_Activity_:
Write out the text read from all the records below with "Fiyatları" switched to "Fiyat Listesi" and every other part unchanged. Leave the pictures out.

_Data for this exercise_:
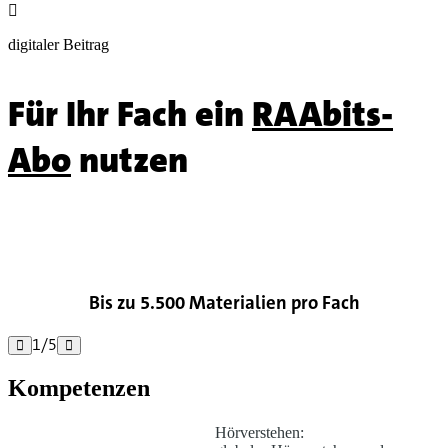

digitaler Beitrag
Für Ihr Fach ein
RAAbits-
Abo
nutzen

Bis zu 5.500 Materialien pro Fach
1
/
5


Kompetenzen
Hörverstehen:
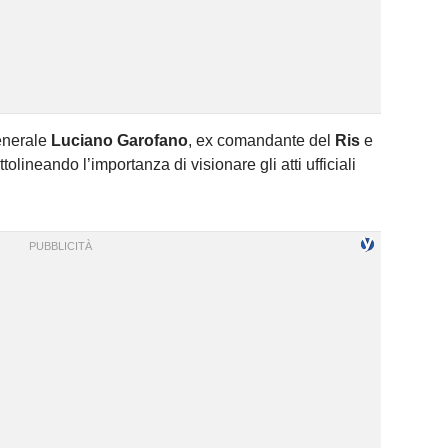
generale
Luciano Garofano
, ex comandante del
Ris
e
olineando l’importanza di visionare gli atti ufficiali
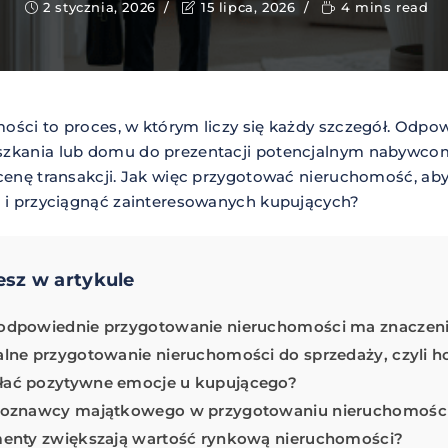
2 stycznia, 2026
15 lipca, 2026
4 mins read
ści to proces, w którym liczy się każdy szczegół. Odpo
szkania lub domu do prezentacji potencjalnym nabywc
 cenę transakcji. Jak więc przygotować nieruchomość, a
ą i przyciągnąć zainteresowanych kupujących?
esz w artykule
odpowiednie przygotowanie nieruchomości ma znaczen
alne przygotowanie nieruchomości do sprzedaży, czyli 
ać pozytywne emocje u kupującego?
zoznawcy majątkowego w przygotowaniu nieruchomośc
menty zwiększają wartość rynkową nieruchomości?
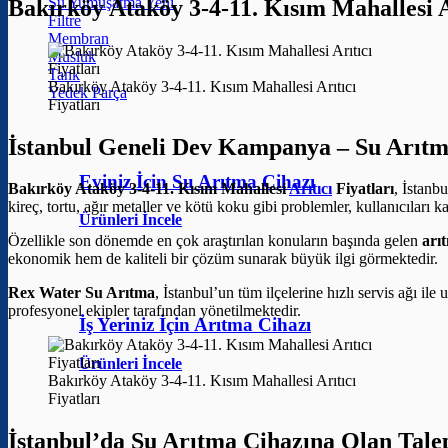
Su Yumuşatma
Bakırköy Ataköy 3-4-11. Kısım Mahallesi
Filtre
Membran
Musluk
Tank
Bakırköy Ataköy 3-4-11. Kısım Mahallesi Arıtıcı
Yedek Parça
Fiyatları
İstanbul Geneli Dev Kampanya – Su Arıtm
Eviniz İçin Su Arıtma Cihazı
Bakırköy Ataköy 3-4-11. Kısım Mahallesi
Arıtıcı
Fiyatları
, İstanb
kireç, tortu, ağır metaller ve kötü koku gibi problemler, kullanıcıları 
Ürünleri İncele
Özellikle son dönemde en çok araştırılan konuların başında gelen
arıt
ekonomik hem de kaliteli bir çözüm sunarak büyük ilgi görmektedir.
Rex Water Su Arıtma
, İstanbul’un tüm ilçelerine hızlı servis ağı il
profesyonel ekipler tarafından yönetilmektedir.
İş Yeriniz İçin Arıtma Cihazı
Ürünleri İncele
Bakırköy Ataköy 3-4-11. Kısım Mahallesi Arıtıcı
Fiyatları
İstanbul’da Su Arıtma Cihazına Olan Tale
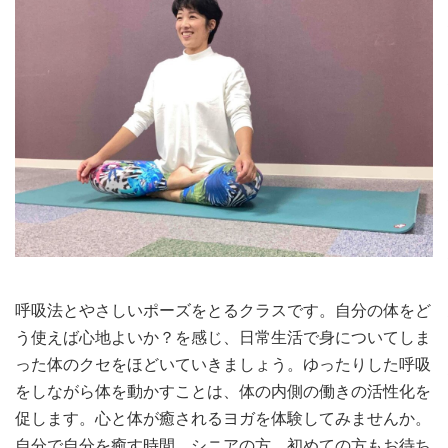
呼吸法とやさしいポーズをとるクラスです。自分の体をど
う使えば心地よいか？を感じ、日常生活で身についてしま
った体のクセをほどいていきましょう。ゆったりした呼吸
をしながら体を動かすことは、体の内側の働きの活性化を
促します。心と体が癒されるヨガを体験してみませんか。
自分で自分を癒す時間。シニアの方、初めての方もお待ち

_Reply_:

digitaler Beitrag
Für Ihr Fach ein
RAAbits-
Abo
nutzen

Bis zu 5.500 Materialien pro Fach
1
/
5


Kompetenzen
Hörverstehen:
generale
Luciano Garofano
, ex comandante del
Ris
e
olineando l’importanza di visionare gli atti ufficiali
2 stycznia, 2026
15 lipca, 2026
4 mins read
ści to proces, w którym liczy się każdy szczegół. Odpo
szkania lub domu do prezentacji potencjalnym nabywc
 cenę transakcji. Jak więc przygotować nieruchomość, a
ą i przyciągnąć zainteresowanych kupujących?
esz w artykule
odpowiednie przygotowanie nieruchomości ma znaczen
alne przygotowanie nieruchomości do sprzedaży, czyli 
ać pozytywne emocje u kupującego?
zoznawcy majątkowego w przygotowaniu nieruchomośc
menty zwiększają wartość rynkową nieruchomości?
Su Yumuşatma
Bakırköy Ataköy 3-4-11. Kısım Mahallesi
Filtre
Membran
Musluk
Tank
Bakırköy Ataköy 3-4-11. Kısım Mahallesi Arıtıcı
Yedek Parça
Fiyat Listesi
İstanbul Geneli Dev Kampanya – Su Arıtm
Eviniz İçin Su Arıtma Cihazı
Bakırköy Ataköy 3-4-11. Kısım Mahallesi
Arıtıcı
Fiyat Listesi
, İstanb
kireç, tortu, ağır metaller ve kötü koku gibi problemler, kullanıcıları 
Ürünleri İncele
Özellikle son dönemde en çok araştırılan konuların başında gelen
arıt
ekonomik hem de kaliteli bir çözüm sunarak büyük ilgi görmektedir.
Rex Water Su Arıtma
, İstanbul’un tüm ilçelerine hızlı servis ağı il
profesyonel ekipler tarafından yönetilmektedir.
İş Yeriniz İçin Arıtma Cihazı
Ürünleri İncele
Bakırköy Ataköy 3-4-11. Kısım Mahallesi Arıtıcı
Fiyat Listesi
İstanbul’da Su Arıtma Cihazına Olan Tale
呼吸法とやさしいポーズをとるクラスです。自分の体をど
う使えば心地よいか？を感じ、日常生活で身についてしま
った体のクセをほどいていきましょう。ゆったりした呼吸
をしながら体を動かすことは、体の内側の働きの活性化を
促します。心と体が癒されるヨガを体験してみませんか。
自分で自分を癒す時間。シニアの方、初めての方もお待ち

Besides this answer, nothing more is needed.